Как— то, еще до войны, я вспомнил про письмо, написанное мной Думарскому из Донбасса:

— Получил ли ты его?

Он кивнул — да.

— Как же ты не ответил!

— Видишь, пороху, что ли, не хватило, прости уж.

Я простил. Конечно, случалось, что это происшествие

припоминалось мне, но я простил.

Не вышла жизнь у одного лишь Кругляка, он не стал ни знаменитым конструктором, ни известным всему миру пианистом, ни академиком, не строил ледоколов.

Он стал цеховым химиком, да и работа цехового химика у него не ладилась. Всем нам казалось, что он человек покладистый, мягкий, а он постоянно вылетал со службы, не уживался с начальством. Незадолго до войны его снова уволили с завода, и он никак не мог устроиться, но в конце концов получил какое-то совсем уж захудалое место.

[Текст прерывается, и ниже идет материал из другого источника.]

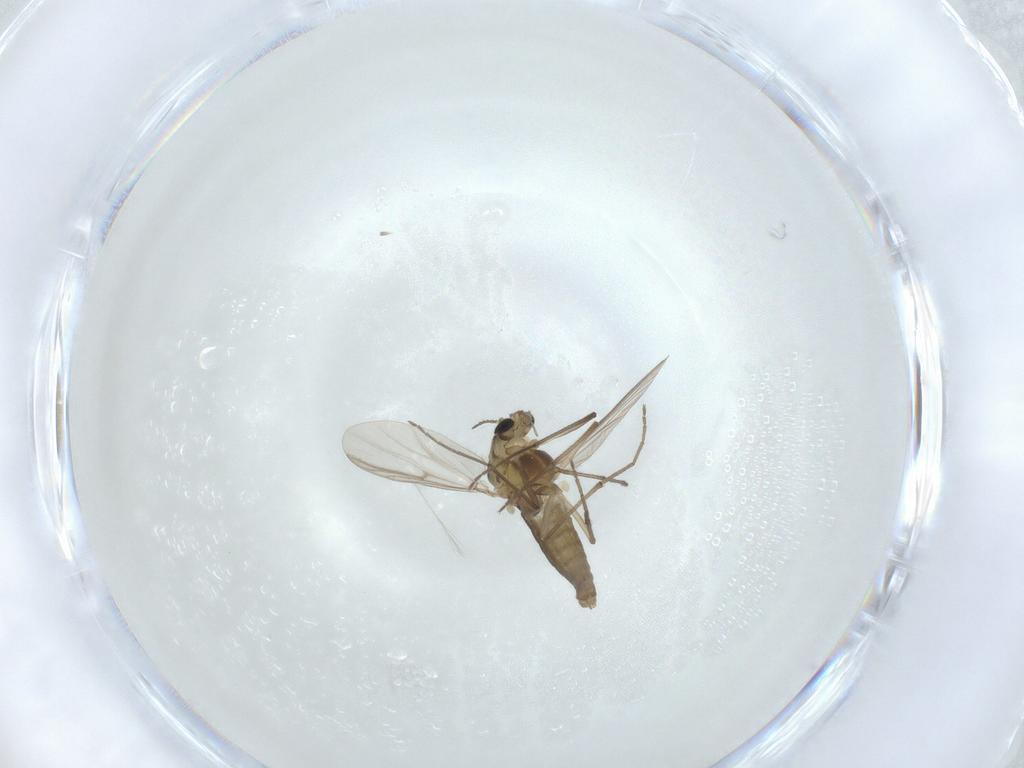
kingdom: Animalia
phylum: Arthropoda
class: Insecta
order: Diptera
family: Chironomidae
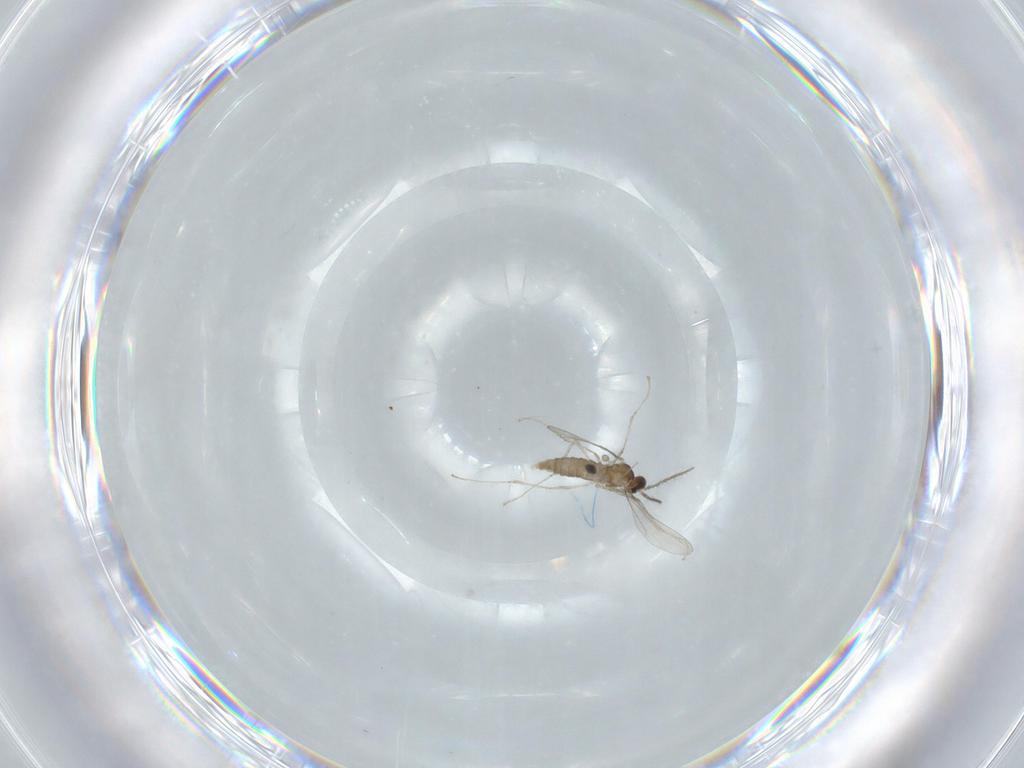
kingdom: Animalia
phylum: Arthropoda
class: Insecta
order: Diptera
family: Dolichopodidae
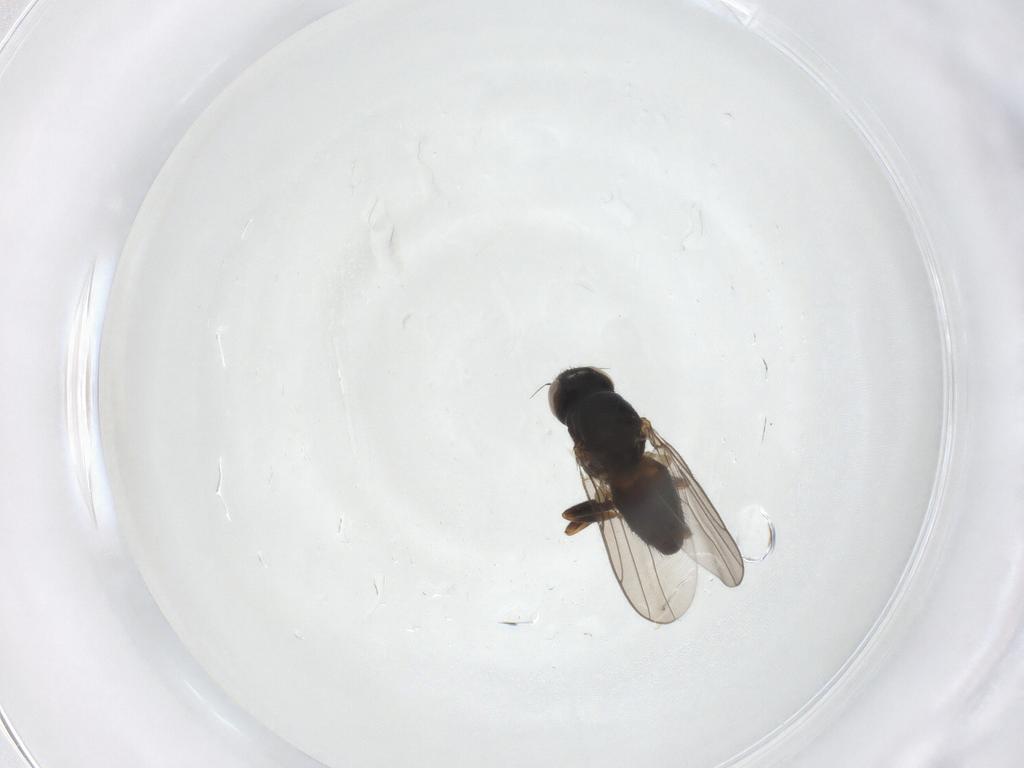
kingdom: Animalia
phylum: Arthropoda
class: Insecta
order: Diptera
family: Chloropidae
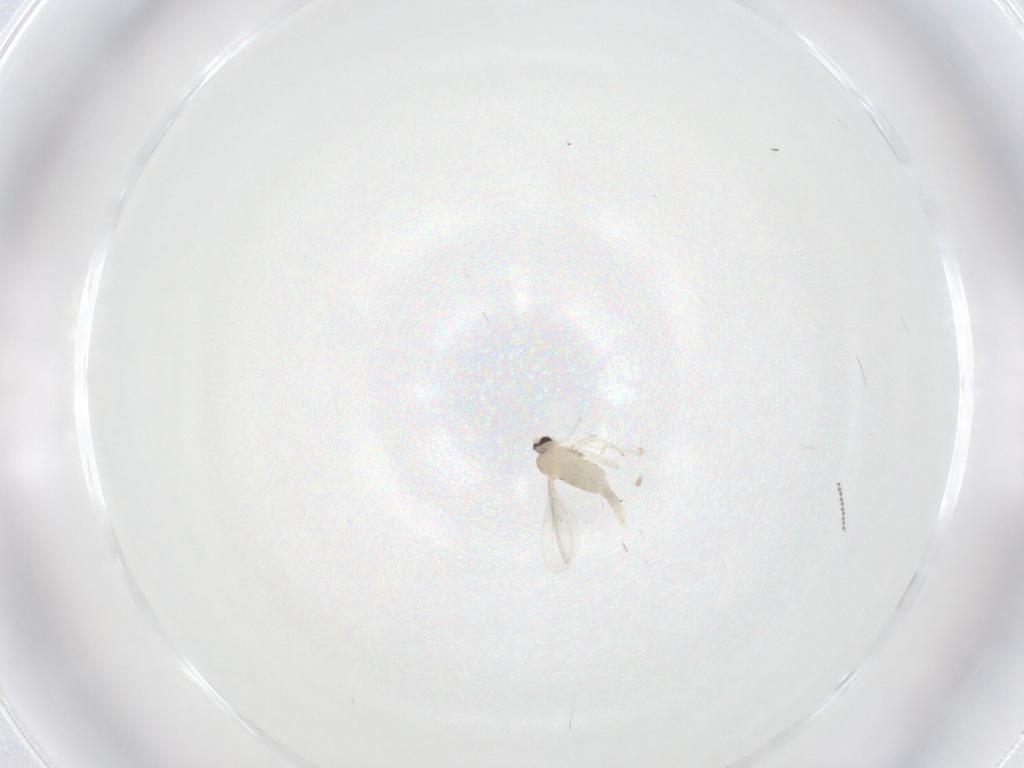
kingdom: Animalia
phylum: Arthropoda
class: Insecta
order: Diptera
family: Cecidomyiidae
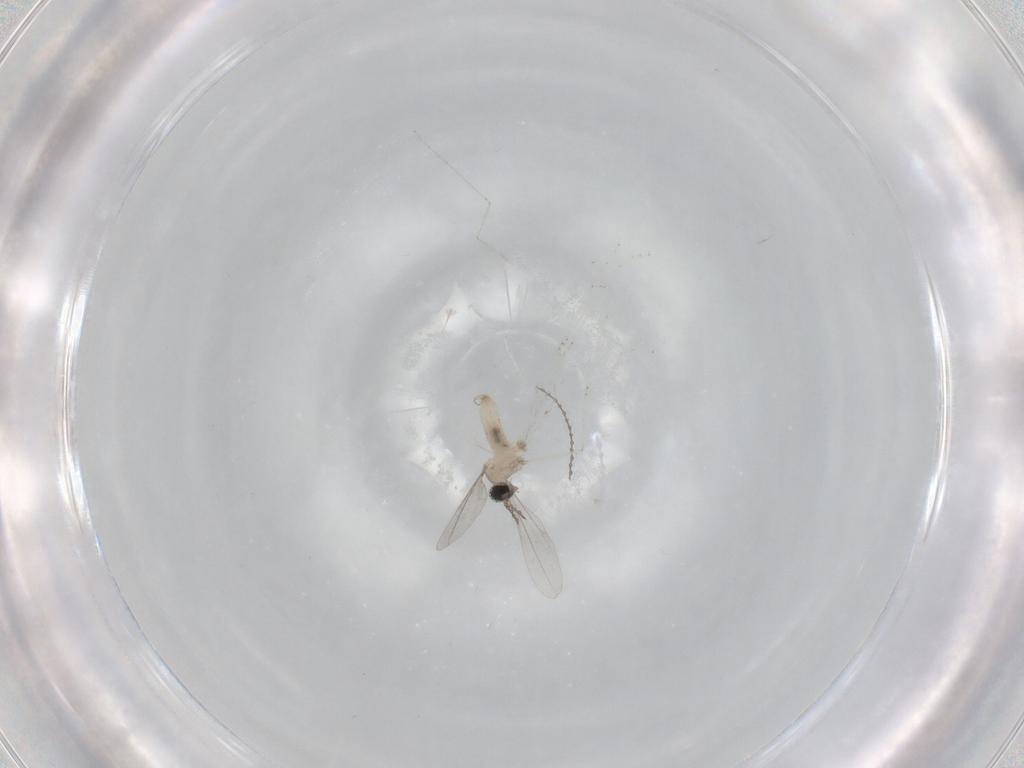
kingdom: Animalia
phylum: Arthropoda
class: Insecta
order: Diptera
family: Cecidomyiidae
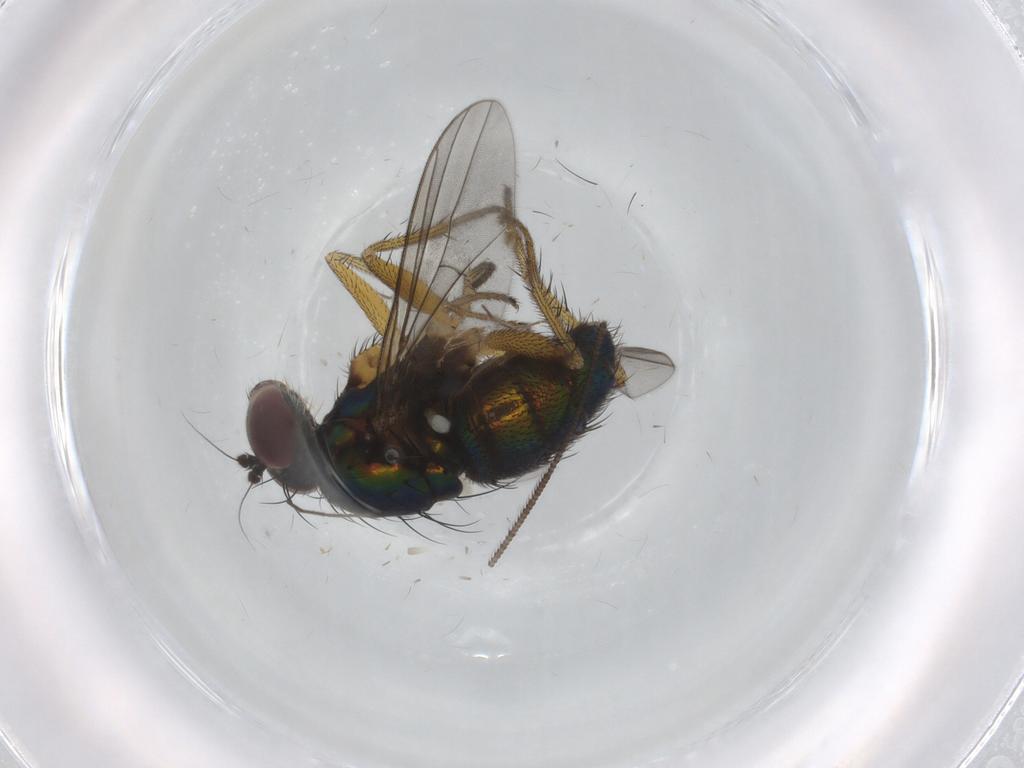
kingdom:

Когда его спрашивали: «Где ты все же работаешь?» — Кругляк, усмехаясь, отвечал: «Э, артель „Напрасный труд“, — и махал рукой.

Началась война, и все мы приняли в ней участие. Думарский руководил в институте механики разработкой сложных математических вопросов, играющих большую роль при расчетах прочности скоростных самолетов. Иван «шашнадцать лет не спамши с бабой» в звании полковника выполнял особые задания Комитета обороны, связанные с танкостроением; к началу войны он, несмотря на свое прозвище, был отцом четверых детей; я стал штабным работником, носил погоны подполковника; даже наш Теодор в майорской форме давал концерты в армейских госпиталях. Единственный из нас провоевал рядовым, в расчете зенитного артиллерийского орудия, Кругляк — лишь к самому концу войны он получил сержантские лычки и был демобилизован после ранения. Закончил он службу без большой славы — не получил даже медали «За боевые заслуги».